Tang Jiansheng, deputy secretary-general of the Shanghai Municipal Consumer Protection Commission, pointed out that scanning the code to order food can improve the service efficiency of the restaurant, but "as long as you can know which table to order and what dishes to order." As for whether it is Zhang San or Li Si sitting at this table, as well as their mobile phone number, WeChat username and other information, the restaurant does not need to understand, the restaurant should not collect or collect as little information as possible from consumers. ”
Lu Shanjing, a public interest lawyer at the Shanghai Municipal Consumer Protection Commission and a partner at Shanghai Hairuo Law Firm, pointed out that it is a "formal voluntary and substantively compulsory" transaction behavior to set conditions such as "agreeing to obtain personal information", "agreeing to obtain user location information" and "agreeing to a third party to obtain information" for scanning codes and ordering food. Article 26 of the Law on the Protection of Consumer Rights and Interests stipulates that business operators shall not use standard terms, notices, statements, store notices, etc., to make unfair or unreasonable provisions to consumers, such as excluding or restricting consumers' rights, reducing or exempting business operators' responsibilities, or increasing consumers' responsibilities, and must not use standard terms and technical means to force transactions.
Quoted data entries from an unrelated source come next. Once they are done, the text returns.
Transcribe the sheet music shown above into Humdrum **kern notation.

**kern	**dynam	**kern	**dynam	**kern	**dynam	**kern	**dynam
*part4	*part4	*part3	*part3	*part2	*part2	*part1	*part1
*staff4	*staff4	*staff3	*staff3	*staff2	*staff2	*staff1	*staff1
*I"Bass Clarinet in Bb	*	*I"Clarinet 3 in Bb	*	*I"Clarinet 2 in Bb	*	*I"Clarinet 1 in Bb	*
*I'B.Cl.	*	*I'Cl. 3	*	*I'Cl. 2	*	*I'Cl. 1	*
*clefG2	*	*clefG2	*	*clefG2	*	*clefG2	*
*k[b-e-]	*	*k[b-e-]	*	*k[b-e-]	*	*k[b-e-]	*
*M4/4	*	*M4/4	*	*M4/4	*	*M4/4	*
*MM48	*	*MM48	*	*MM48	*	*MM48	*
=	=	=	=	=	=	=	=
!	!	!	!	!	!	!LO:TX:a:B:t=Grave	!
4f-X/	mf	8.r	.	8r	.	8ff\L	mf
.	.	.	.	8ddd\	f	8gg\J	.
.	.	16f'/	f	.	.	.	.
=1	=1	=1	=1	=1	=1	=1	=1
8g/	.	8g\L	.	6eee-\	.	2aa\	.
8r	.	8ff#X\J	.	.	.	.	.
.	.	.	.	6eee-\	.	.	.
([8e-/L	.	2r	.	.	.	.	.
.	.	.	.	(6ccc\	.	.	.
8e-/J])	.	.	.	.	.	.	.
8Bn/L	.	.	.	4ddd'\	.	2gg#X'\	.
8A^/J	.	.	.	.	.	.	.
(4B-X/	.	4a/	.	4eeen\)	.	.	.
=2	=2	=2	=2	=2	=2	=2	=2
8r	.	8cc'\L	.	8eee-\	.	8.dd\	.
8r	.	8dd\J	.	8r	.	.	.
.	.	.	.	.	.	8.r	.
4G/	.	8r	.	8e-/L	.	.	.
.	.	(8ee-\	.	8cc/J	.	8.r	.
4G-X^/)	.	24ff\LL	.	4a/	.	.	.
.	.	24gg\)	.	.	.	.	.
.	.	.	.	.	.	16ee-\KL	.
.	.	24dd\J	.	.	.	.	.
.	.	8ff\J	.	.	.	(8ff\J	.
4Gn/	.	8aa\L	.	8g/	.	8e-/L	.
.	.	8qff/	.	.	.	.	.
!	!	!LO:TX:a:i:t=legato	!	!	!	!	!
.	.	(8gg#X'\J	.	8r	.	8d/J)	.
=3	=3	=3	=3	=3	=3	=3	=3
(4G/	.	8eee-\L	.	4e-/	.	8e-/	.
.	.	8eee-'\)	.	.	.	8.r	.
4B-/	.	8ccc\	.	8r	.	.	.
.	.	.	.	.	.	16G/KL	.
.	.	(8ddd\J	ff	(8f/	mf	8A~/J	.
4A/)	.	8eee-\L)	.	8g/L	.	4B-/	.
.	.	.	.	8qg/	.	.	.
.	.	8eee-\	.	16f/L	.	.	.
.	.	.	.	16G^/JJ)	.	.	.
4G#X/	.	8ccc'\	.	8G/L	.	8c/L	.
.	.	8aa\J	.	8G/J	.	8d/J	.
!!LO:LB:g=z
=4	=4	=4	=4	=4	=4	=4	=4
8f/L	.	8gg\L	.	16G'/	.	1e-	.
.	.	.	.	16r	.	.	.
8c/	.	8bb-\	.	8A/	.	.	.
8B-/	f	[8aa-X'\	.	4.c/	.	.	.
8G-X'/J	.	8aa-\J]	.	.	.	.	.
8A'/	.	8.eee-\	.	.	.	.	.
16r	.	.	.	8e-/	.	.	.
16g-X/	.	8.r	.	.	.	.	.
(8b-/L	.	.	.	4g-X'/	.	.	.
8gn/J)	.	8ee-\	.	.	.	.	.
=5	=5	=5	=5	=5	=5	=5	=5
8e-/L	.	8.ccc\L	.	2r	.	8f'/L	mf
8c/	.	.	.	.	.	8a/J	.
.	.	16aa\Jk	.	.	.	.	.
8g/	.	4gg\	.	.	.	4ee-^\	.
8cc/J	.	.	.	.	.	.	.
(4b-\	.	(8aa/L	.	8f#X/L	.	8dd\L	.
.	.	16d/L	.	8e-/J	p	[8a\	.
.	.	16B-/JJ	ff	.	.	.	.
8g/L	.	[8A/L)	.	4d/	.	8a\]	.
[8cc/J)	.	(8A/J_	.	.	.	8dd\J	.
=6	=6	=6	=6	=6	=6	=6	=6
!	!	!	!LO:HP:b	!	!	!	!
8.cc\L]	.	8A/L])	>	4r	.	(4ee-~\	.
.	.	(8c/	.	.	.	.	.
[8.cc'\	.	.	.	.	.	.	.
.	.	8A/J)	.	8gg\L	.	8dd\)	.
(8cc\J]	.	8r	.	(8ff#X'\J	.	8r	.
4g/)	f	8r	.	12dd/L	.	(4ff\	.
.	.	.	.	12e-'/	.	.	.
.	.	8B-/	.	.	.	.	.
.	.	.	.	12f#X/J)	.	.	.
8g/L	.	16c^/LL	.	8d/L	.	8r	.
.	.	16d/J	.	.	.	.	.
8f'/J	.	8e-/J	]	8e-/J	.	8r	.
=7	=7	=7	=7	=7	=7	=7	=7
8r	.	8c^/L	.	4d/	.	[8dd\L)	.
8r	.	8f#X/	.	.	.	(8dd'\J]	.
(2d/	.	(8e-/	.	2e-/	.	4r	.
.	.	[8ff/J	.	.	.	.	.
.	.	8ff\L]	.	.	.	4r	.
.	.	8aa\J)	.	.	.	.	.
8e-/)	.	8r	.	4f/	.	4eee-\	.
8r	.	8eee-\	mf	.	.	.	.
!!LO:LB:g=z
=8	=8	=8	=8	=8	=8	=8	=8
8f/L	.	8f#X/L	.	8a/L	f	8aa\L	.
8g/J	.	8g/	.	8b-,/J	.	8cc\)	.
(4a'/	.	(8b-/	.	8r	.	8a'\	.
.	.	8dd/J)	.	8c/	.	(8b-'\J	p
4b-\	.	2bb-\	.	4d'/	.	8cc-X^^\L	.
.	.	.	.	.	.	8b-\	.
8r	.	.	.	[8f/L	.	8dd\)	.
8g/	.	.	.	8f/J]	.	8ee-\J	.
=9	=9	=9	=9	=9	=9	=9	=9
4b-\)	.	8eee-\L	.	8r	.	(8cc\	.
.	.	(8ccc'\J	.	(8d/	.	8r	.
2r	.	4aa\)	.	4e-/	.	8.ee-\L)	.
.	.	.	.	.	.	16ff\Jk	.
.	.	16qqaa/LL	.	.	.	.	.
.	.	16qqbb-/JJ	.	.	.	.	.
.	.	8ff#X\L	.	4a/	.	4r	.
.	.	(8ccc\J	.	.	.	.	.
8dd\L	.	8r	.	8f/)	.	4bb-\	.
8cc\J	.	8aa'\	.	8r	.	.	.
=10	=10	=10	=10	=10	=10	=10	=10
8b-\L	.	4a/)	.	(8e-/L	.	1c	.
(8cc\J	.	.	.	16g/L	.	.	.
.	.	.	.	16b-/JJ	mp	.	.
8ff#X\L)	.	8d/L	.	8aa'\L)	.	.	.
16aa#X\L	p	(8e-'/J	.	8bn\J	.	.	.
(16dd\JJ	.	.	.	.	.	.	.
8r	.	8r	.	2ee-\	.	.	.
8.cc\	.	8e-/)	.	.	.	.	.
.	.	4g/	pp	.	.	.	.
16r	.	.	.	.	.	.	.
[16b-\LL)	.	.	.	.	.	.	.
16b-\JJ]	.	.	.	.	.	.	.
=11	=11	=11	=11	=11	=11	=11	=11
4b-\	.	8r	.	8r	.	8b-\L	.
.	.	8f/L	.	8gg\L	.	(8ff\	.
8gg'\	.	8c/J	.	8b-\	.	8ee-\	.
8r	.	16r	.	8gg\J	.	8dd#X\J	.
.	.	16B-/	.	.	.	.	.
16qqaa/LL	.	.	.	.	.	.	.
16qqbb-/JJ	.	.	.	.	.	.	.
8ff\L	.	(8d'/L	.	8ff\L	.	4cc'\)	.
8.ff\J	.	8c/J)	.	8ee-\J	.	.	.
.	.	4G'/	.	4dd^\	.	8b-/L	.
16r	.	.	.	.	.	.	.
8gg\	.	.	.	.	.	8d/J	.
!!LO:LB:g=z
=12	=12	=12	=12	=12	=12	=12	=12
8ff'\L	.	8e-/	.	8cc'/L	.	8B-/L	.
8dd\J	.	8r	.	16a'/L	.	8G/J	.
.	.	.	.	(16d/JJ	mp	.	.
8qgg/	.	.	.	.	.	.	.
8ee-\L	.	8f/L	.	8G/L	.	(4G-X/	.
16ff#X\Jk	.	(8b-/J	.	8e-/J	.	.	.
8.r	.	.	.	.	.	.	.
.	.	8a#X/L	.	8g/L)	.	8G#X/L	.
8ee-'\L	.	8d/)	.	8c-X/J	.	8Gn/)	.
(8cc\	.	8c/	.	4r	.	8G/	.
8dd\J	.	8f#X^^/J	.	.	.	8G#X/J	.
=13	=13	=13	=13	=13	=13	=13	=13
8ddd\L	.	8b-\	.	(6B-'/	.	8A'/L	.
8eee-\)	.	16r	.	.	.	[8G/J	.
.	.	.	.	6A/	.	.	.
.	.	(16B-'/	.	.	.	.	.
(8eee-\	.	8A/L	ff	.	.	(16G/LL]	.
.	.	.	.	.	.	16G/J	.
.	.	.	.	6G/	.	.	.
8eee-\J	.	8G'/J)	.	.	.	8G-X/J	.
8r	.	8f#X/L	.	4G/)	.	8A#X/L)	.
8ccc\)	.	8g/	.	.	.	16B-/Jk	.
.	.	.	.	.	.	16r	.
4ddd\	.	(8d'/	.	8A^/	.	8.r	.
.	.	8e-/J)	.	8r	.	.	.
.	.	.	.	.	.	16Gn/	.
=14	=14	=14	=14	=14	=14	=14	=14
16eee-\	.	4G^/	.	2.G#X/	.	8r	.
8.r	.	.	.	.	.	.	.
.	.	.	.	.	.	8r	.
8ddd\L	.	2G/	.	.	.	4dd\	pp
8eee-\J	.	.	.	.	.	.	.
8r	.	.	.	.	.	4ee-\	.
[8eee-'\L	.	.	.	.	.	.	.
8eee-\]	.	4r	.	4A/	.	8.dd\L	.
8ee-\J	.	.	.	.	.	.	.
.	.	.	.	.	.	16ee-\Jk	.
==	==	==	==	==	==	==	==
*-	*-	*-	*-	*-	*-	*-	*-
If the merchant compulsorily requires consumers to scan the code to order food, consumers have the right to refuse, or complain to the market supervision department. At the same time, merchants should protect consumers' personal information, and if consumers find that their personal privacy information has been violated, they should promptly protect their rights through legal channels.
Ge Zhihao, a lawyer at Beijing Guantao Zhongmao (Shanghai) Law Firm, believes that the essence of food and beverage consumption is the purchase of catering services by consumers from merchants, and the establishment of this relationship does not require consumers to provide personal information as a necessary premise. Therefore, the restaurant requires consumers to place orders or pay bills through APP or WeChat Mini Programs, and then collect consumers' personal information, which clearly exceeds the necessary limits, in addition to the voluntary behavior of customers, generally speaking, such behavior should be classified as "excessive collection" prohibited in the Personal Information Protection Law.
At the same time, according to the relevant provisions of the Personal Information Protection Law, if a merchant collects consumers' personal information, it must also follow a series of rules, including clearly informing consumers of the purpose of the collection behavior, the rules of information processing, and the method of information processing; if the consumer does not agree with the collection behavior, the merchant should also cooperate with the withdrawal of the collection behavior, and if it has been collected and used, it should be promptly and effectively removed according to the requirements of the consumer, and so on. However, at present, most merchants have not provided or informed such services.
As for the "automated decision-making" behavior of merchants collecting personal information for "smart push", the Personal Information Protection Law also makes provisions, giving consumers the right to freely choose or refuse to be "smart push".